** What is needed **
If a line in the entries contains the string "mail", include that line in your answer.

+++++

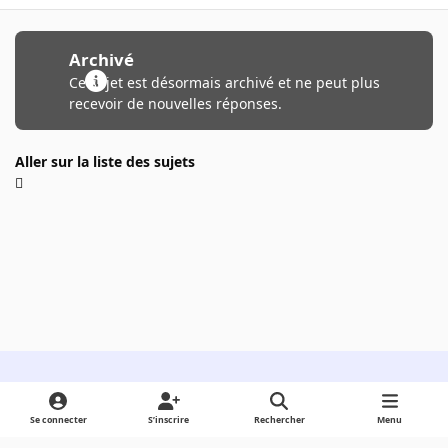
Archivé
Ce sujet est désormais archivé et ne peut plus
recevoir de nouvelles réponses.
Aller sur la liste des sujets
Light Mode
Dark Mode
System Preference
Se connecter
S’inscrire
Rechercher
Menu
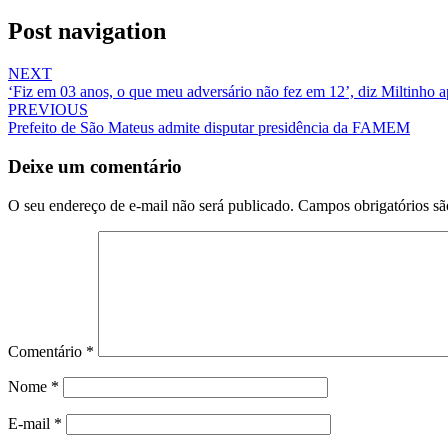
Post navigation
NEXT
‘Fiz em 03 anos, o que meu adversário não fez em 12’, diz Miltinho a
PREVIOUS
Prefeito de São Mateus admite disputar presidência da FAMEM
Deixe um comentário
O seu endereço de e-mail não será publicado.
Campos obrigatórios s
Comentário
*
Nome
*
E-mail
*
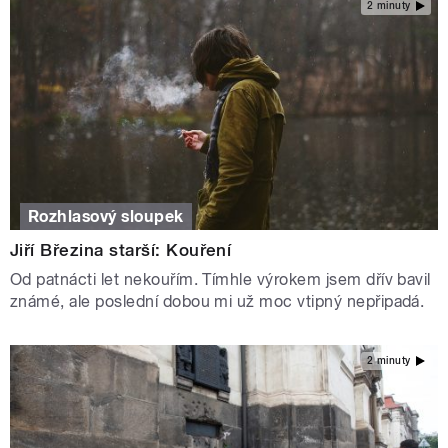
2 minuty
Rozhlasový sloupek
Jiří Březina starší: Kouření
Od patnácti let nekouřím. Tímhle výrokem jsem dřív bavil
známé, ale poslední dobou mi už moc vtipný nepřipadá.
2 minuty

+++++

** Solution **
O seu endereço de e-mail não será publicado.
E-mail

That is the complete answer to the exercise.